**Exercise details**
Could you copy out every line of the data where the word "داده" occurs?

**Data provided**
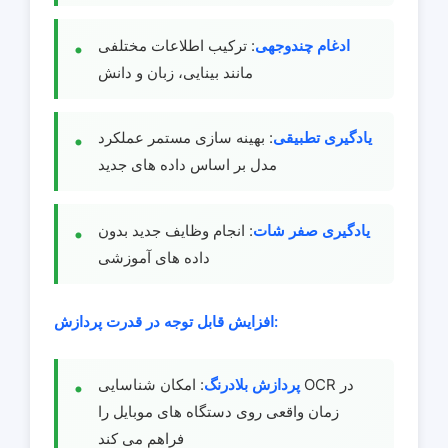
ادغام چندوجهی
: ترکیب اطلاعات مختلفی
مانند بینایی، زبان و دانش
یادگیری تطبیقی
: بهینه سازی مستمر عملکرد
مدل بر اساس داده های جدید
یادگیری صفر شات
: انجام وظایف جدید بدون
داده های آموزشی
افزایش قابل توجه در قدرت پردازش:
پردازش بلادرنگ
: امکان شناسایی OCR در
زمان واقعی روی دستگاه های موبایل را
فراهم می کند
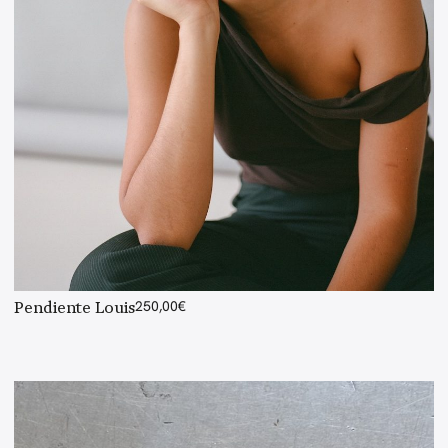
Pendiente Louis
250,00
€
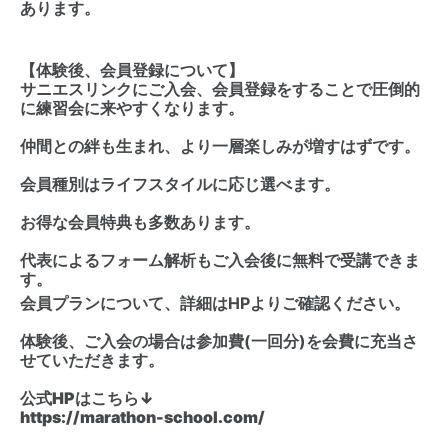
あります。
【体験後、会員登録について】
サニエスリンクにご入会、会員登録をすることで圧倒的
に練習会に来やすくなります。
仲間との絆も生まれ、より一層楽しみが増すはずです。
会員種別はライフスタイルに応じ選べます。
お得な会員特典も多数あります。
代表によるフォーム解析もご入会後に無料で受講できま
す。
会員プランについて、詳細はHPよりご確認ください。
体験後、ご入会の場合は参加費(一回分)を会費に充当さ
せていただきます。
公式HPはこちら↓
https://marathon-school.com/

* * *

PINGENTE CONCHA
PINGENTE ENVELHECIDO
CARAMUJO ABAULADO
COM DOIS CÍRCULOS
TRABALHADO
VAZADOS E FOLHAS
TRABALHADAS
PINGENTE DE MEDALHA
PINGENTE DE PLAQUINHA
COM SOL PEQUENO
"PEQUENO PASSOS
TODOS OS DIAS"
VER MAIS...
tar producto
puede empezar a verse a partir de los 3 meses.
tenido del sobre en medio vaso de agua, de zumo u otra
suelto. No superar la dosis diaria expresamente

**Written solution**
مدل بر اساس داده های جدید
داده های آموزشی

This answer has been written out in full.